Tentang Seorang Yang Terbunuh Di Hari Pemilihan Umum
“Berikanlah suara-Mu.”
Di bawah petromaks kelurahan mereka menemukan liang luka yang lebih. Bayang-bayang bergoyang sibuk dan beranda meninggalkan bisik. Orang ini tak berkartu. Ia tak bernama. Ia tak berpartai. Ia tak bertanda gambar. Ia tak ada yang menangisi, karena kita tak bisa menangisi. Apa gerangan agamanya?
“Juru peta yang Agung, di manakah tanah airku?”

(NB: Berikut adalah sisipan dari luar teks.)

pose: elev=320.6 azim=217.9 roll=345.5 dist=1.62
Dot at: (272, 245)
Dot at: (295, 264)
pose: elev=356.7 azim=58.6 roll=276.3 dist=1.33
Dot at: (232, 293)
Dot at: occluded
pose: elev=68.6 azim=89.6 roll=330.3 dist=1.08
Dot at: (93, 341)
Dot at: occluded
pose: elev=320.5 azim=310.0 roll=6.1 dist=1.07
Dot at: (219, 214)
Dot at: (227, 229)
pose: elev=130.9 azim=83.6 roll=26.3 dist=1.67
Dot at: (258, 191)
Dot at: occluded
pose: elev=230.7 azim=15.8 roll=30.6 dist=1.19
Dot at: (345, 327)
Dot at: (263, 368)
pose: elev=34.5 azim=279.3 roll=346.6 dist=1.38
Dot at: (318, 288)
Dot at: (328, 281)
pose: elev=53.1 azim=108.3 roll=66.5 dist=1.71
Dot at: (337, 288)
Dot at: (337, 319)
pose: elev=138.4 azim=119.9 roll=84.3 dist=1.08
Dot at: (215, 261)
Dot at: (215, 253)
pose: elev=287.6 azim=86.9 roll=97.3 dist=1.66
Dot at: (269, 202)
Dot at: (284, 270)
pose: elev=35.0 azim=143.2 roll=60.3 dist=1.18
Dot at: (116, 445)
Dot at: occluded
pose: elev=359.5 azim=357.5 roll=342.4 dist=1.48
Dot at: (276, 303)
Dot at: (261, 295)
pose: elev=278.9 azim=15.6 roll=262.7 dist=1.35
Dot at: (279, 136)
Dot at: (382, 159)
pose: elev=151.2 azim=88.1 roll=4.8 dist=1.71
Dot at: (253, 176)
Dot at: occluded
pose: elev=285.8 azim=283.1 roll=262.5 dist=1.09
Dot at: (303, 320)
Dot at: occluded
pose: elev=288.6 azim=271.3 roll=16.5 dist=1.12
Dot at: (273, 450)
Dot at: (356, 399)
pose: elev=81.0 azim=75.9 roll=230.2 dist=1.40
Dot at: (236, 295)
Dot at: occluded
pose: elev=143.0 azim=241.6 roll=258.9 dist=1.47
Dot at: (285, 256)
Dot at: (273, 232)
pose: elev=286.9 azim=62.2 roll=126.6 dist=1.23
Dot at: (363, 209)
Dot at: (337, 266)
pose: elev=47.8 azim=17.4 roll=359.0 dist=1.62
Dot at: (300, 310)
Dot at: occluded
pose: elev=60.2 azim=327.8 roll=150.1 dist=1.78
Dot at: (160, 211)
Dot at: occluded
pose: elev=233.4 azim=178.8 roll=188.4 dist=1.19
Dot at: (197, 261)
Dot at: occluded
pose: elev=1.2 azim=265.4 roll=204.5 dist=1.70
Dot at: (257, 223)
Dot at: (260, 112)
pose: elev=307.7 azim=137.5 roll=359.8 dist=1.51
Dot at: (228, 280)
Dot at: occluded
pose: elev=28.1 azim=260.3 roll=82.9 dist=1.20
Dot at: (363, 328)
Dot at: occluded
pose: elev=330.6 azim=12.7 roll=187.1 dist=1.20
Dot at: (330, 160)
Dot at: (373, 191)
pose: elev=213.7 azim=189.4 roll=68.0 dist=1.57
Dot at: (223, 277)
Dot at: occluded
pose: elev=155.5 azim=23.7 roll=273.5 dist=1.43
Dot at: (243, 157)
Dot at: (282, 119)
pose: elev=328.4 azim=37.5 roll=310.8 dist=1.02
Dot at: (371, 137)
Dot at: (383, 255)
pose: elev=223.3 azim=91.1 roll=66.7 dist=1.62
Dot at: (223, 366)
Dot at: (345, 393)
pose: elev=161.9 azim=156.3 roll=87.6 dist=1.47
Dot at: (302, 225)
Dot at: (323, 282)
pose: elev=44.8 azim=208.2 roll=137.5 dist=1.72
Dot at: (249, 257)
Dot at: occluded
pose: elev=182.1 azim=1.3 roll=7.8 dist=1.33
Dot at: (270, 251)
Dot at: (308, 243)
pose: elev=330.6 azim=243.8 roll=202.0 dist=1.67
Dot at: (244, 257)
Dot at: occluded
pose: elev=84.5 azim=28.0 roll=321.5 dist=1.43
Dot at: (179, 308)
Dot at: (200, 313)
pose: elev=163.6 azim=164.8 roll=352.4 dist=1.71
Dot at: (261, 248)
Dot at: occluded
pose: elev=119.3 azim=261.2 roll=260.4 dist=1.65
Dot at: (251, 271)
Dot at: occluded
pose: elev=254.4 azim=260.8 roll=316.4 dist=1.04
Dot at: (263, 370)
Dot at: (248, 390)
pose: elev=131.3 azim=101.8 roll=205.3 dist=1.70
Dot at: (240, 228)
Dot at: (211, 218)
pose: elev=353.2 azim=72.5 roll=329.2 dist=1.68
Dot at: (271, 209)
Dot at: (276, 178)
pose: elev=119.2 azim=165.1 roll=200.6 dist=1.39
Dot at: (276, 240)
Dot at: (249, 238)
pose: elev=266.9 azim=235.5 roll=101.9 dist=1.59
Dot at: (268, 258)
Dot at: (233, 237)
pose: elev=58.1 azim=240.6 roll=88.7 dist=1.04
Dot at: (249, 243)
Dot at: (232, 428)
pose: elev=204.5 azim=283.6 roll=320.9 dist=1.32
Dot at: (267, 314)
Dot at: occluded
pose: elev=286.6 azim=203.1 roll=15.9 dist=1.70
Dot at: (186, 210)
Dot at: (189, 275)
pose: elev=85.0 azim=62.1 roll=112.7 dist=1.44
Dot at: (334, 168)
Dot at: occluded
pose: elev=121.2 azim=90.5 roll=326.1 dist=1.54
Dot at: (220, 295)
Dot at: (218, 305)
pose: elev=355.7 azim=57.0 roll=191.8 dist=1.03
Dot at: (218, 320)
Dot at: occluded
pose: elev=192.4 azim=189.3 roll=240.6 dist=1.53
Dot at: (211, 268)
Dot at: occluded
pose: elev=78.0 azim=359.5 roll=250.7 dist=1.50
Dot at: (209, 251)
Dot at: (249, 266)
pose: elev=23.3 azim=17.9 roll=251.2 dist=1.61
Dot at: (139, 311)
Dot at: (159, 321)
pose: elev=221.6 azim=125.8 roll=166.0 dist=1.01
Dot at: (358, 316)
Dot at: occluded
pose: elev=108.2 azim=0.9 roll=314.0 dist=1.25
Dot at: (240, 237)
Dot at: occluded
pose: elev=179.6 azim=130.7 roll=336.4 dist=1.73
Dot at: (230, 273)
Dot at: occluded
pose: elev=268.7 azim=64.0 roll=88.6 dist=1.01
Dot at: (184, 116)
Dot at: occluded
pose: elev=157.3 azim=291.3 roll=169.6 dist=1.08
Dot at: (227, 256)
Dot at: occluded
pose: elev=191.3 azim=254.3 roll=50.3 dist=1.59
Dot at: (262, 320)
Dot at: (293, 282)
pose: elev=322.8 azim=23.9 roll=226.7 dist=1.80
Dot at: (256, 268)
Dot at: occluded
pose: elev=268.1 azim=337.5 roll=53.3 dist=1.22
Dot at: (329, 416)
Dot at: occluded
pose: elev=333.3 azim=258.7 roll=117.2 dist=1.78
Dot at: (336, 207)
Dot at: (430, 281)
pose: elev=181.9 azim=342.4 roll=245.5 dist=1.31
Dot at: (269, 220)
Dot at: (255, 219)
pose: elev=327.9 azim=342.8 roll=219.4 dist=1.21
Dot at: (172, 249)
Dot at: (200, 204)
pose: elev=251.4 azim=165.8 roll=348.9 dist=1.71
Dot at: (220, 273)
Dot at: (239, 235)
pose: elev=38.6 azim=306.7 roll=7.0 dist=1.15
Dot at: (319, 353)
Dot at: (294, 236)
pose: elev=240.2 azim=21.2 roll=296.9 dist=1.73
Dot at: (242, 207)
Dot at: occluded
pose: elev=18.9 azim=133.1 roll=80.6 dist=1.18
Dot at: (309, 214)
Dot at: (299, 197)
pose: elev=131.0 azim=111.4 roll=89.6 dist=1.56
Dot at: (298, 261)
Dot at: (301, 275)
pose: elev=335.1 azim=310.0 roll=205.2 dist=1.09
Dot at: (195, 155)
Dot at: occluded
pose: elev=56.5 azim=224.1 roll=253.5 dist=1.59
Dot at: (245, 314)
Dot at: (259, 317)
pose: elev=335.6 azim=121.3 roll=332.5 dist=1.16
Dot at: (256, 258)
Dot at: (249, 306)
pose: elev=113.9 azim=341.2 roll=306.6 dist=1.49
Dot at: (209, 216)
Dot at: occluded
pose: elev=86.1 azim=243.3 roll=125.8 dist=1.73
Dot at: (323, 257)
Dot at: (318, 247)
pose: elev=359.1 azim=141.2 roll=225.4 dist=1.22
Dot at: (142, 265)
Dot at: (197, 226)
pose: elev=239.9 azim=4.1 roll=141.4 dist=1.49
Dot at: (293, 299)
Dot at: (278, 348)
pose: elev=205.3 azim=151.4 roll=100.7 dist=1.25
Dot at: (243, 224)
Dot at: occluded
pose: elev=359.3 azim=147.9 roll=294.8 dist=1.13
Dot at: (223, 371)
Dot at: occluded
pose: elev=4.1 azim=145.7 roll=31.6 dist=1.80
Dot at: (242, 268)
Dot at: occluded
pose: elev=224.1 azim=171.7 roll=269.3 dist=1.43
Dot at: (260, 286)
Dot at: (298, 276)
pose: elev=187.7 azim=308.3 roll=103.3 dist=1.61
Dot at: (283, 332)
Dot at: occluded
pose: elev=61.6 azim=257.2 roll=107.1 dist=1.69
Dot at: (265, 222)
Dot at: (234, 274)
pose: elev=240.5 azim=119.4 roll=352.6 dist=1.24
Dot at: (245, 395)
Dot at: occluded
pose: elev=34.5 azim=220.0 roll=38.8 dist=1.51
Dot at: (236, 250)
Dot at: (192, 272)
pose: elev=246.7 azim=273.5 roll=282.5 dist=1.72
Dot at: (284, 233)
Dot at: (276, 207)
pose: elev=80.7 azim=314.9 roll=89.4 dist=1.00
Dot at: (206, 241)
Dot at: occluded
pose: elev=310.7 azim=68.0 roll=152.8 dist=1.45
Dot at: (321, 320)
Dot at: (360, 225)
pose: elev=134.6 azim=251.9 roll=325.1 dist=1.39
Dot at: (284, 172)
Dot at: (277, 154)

Lusa kemudian mereka membacanya di koran kota, di halaman pertama. Ada seorang yang menangis entah mengapa. Ada seorang yang tak menangis entah mengapa. Ada seorang anak yang letih dan membikin topi dari koran pagi itu, yang diterbangkan angin kemudian. Lihatlah. Di udara berpasang layang-layang, semua bertopang pada cuaca. Lalu burung-burung sore hinggap di kawat-kawat, sementara bangau-bangau menuju ujung senja, melintasi lapangan yang gundul dan warna yang panjang, seperti asap yang sirna.
“Tuhan, berikanlah suara-Mu, kepadaku.”
{Goenawan Mohamad, 1971}
Catatan Bhayu M.H. : Tema Pemilihan umum tetap menjadi pilihan saya untuk ditampilkan dalam puisi. Kali ini saya menemukan puisi lama karya Goenawan Mohamad, yang dari tahun pembuatannya ditulis menjelang Pemilu 1971, Pemilu pertama di zaman Orde Baru. Suasana teror pasca Peristiwa 1 Oktober 1965 masih terasa. Dan saya pikir menarik mencermati lagi makna tersirat puisi itu di tahun 2009 ini, saat bangsa kita juga tengah menghadapi Pemilu.